I've had a lot of friends who lost their job in their late 30s or 40s and weren't able to find a new seat and they struggle. So while the rewards can be great on the upside, it can really mess with you mid-career, mid-life. You have a young family and you're trying to reinvent yourself, that's a real possibility.
Ethan Kho:
That's brutal.
Derek Pilecki:
Yeah.
Ethan Kho:
Absolutely brutal.
Derek Pilecki:
I mean, I think it's not just the buy side. I mean, I think that happens on the sell side too.
Ethan Kho:
I don't think that's something that's talked about enough. When people give early career advice for young people, it's often, what are you interested in? Are you just in stocks? And you can get by by just asking yourself a couple of questions of, "Yeah, I find that interesting." I think my businesses are interesting, but I don't think ... As you said, this is probably the most competitive industry there is. It's one of them, for sure. Fewer and fewer seats, pod shops getting bigger. Yeah. I guess final question, let's say I answer that question. I say, "I want to be in this industry for a long time. This is what I want to do. " What is the one thing that very few people actually do that leads to outsized career returns, let's say?
Derek Pilecki:
I mean, I think if you want ... I try to tell people this, if there's an opportunity with ... And this opportunity's been there for about 15 years, but since we have the internet, there's a way to break into an industry that what didn't exist in the 90s. You can write up stock ideas, you can research how to write up a stock idea, you can write up your own idea and you can post it to Seeking Alpha or create your own blog, post it to Twitter. And if you do that 10 times, you'll have a following and people will follow you, including professionals. There'll be professional money managers who will read your blog because you wrote up 10 small cap stocks because they own one or two of them and they want to read other ideas. They read your idea on this bank, and so they want to see what other banks you like because they agreed with you on this idea.

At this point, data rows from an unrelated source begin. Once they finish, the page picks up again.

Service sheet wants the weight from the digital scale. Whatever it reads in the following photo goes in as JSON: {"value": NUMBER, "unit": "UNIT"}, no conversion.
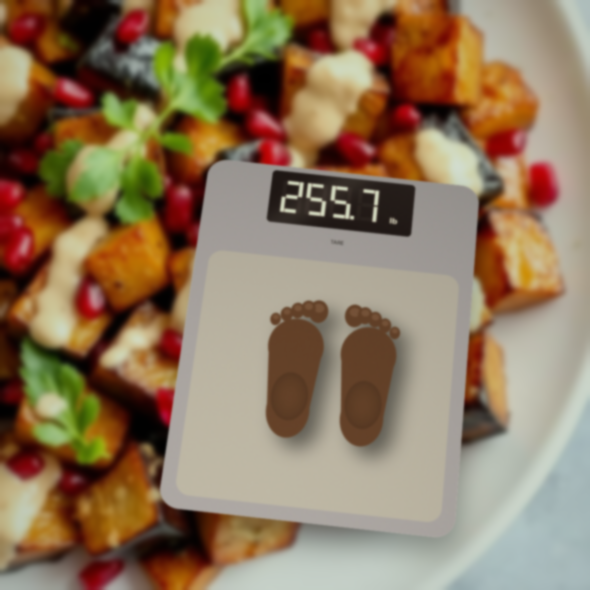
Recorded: {"value": 255.7, "unit": "lb"}
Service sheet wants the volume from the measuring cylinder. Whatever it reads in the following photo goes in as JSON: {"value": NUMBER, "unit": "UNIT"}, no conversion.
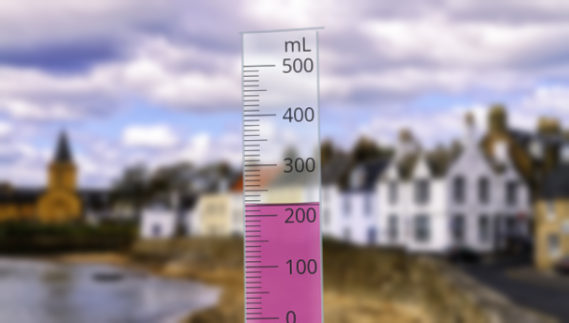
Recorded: {"value": 220, "unit": "mL"}
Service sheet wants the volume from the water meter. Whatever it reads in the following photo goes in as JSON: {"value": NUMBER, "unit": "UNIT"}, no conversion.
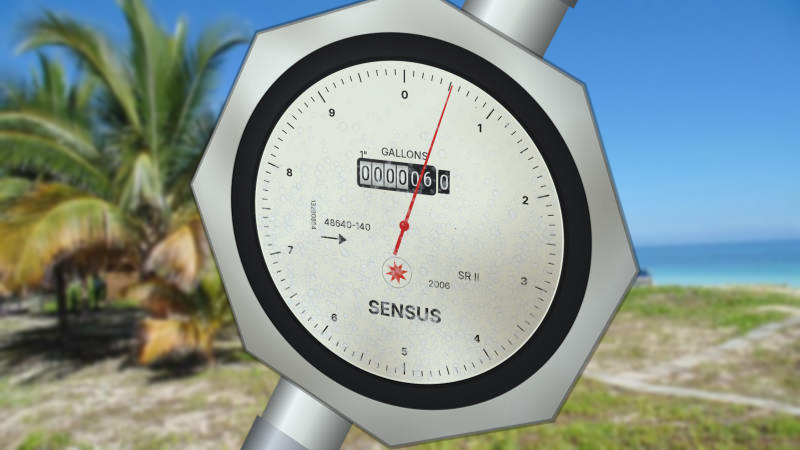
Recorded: {"value": 60.5, "unit": "gal"}
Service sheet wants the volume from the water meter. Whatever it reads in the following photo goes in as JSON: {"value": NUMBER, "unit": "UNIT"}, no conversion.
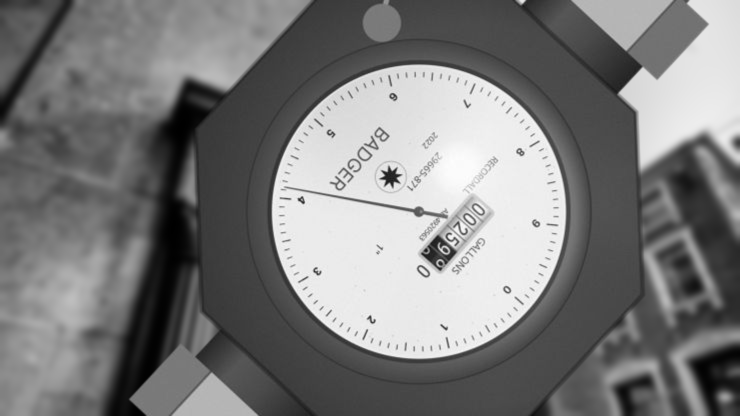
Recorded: {"value": 25984.1, "unit": "gal"}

And so you can find a job that way by just writing up stock ideas and posting them to the internet, and that didn't exist in the 90s. And so you can break into this industry if you want to, if you're willing to do that work on your own and put yourself out there.
Ethan Kho:
I love it. Simple, actionable, and directly translates to what the job you'll actually be doing. Thank you for coming on Odds on Open, Derek. This has been a pleasure.
Derek Pilecki:
Yeah. Thanks for having me, Ethan. Good talking to you.